Softball was invented in Chicago 134 years ago and has been a beloved pastime for tens of thousands through generations. But there’s a particular type of Chicago softball that fell by the wayside in recent years, until this weekend: The 16-inch circumference, no mitt, finger-bruising clincher softball.
"It's very hard to adjust a little bit. It's a little bit bigger. So, you know, you've got to hit it a little bit harder and just a little bit more," says Nicole Zapotoczny, a softball participant.
“Twelve inch I'm sure I'm going to upset a lot of people out there. We don't consider that softball. That's just a baseball blown up a little bit,” says Ron Kubicki, Chicagoan and President, 16-inch Softball Hall of Fame.
At the 16-inch Softball Hall of Fame museum, Kubicki walks us through its history. The ball started as a boxing glove.
“This is the boxing glove that was tied up—not the original one—but this is what [it's like] back in 1887 they tied it up with straps and used a broomstick. This was the 17-inch ball and it went down to a 16-inch ball,” says Kubicki.

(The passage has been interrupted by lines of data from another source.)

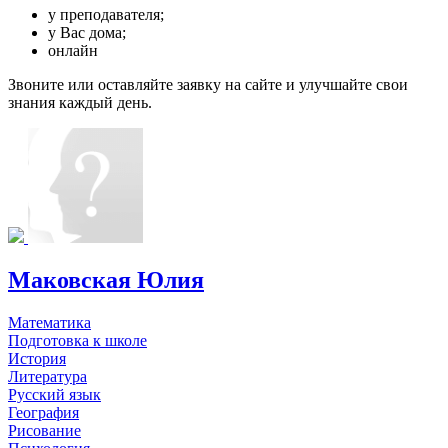
у преподавателя;
у Вас дома;
онлайн
Звоните или оставляйте заявку на сайте и улучшайте свои
знания каждый день.
Маковская Юлия
Математика
Подготовка к школе
История
Литература
Русский язык
География
Рисование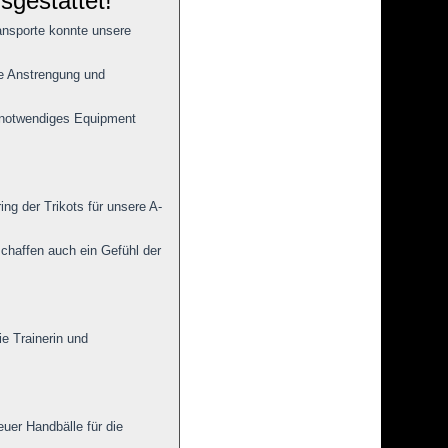
gestattet!
nsporte konnte unsere
e Anstrengung und
 notwendiges Equipment
ng der Trikots für unsere A-
schaffen auch ein Gefühl der
e Trainerin und
euer Handbälle für die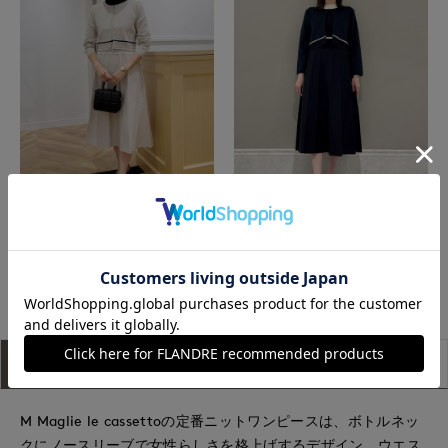
岡山天満屋SUPERIORCLOSET
星が丘三越I.T.'S.international
もっと見る
アイテム説明
サイズ詳細
購入レビュー
M Maglie le cassettoの定番ニットワンピースは、ボトルネッ
クにノースリーブで女性らしさを格上げするデザイン。ウエス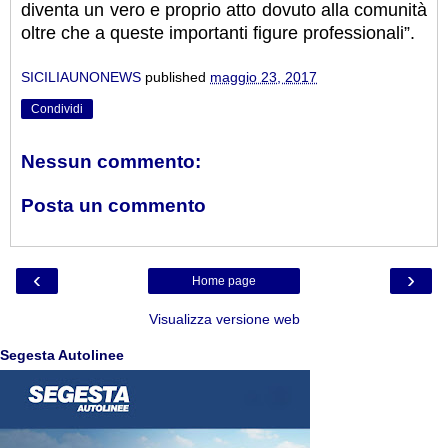
diventa un vero e proprio atto dovuto alla comunità
oltre che a queste importanti figure professionali”.
SICILIAUNONEWS
published
maggio 23, 2017
Condividi
Nessun commento:
Posta un commento
‹
›
Home page
Visualizza versione web
Segesta Autolinee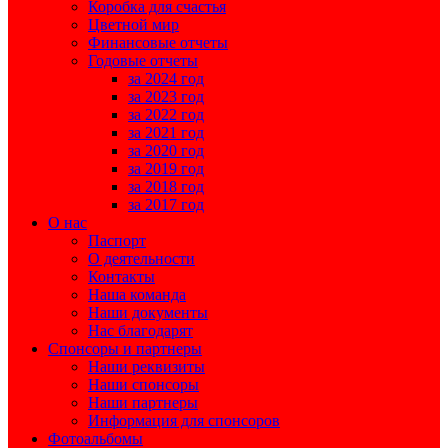
Коробка для счастья
Цветной мир
Финансовые отчеты
Годовые отчеты
за 2024 год
за 2023 год
за 2022 год
за 2021 год
за 2020 год
за 2019 год
за 2018 год
за 2017 год
О нас
Паспорт
О деятельности
Контакты
Наша команда
Наши документы
Нас благодарят
Спонсоры и партнеры
Наши реквизиты
Наши спонсоры
Наши партнеры
Информация для спонсоров
Фотоальбомы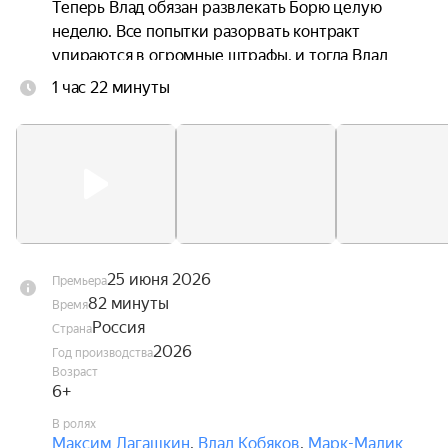
Теперь Влад обязан развлекать Борю целую 
неделю. Все попытки разорвать контракт 
упираются в огромные штрафы, и тогда Влад 
решает как следует разозлить Борю и сделать 
1 час 22 минуты
из его жизни видеоблог. В ответ Боря 
устраивает ему всё новые и новые испытания.
25 июня 2026
Премьера
82 минуты
Время
Россия
Страна
2026
Год производства
Возраст
6+
В ролях
Максим Лагашкин
,
Влад Кобяков
,
Марк-Малик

This traditional softball game isn’t dead. It's still played around the country. Kubicki says 16-inch can be seen in Pennsylvania, Washington, California. Notable players include Chicago-area native Gary Sinise, Hillary Clinton and—
“One of the more famous one is Michael Jordan playing 16” softball. He was tagged out, I guaranteed he argued the call too," says Kubicki.
A Park district spokesperson says the reason the tournament was discontinued was due to lack of interest, and others say it started to cost more to play in a league. But there’s been a resurgence.
“I love it! It seems like 16-inch softball is kind of falling behind. So this is great that they're bringing it out again,” says softball participant Beth Cernick.
Traditionally, the game is played without any gloves, but for this co-ed tournament, women are allowed to use them.
"It's pretty hard when you have a male hitting the ball at you for a woman. So it's nice to have a glove for that protection," says Cernick.
After more than year of the pandemic, residents say playing on the field is a welcome break.
“It just feels great to finally be around everyone and be around the energy,” says Gabriela Huante.
Edward Golden organized a team of family members. "I think it's a good way to stay socially distanced and have to have fun, see family, see friends,” he says.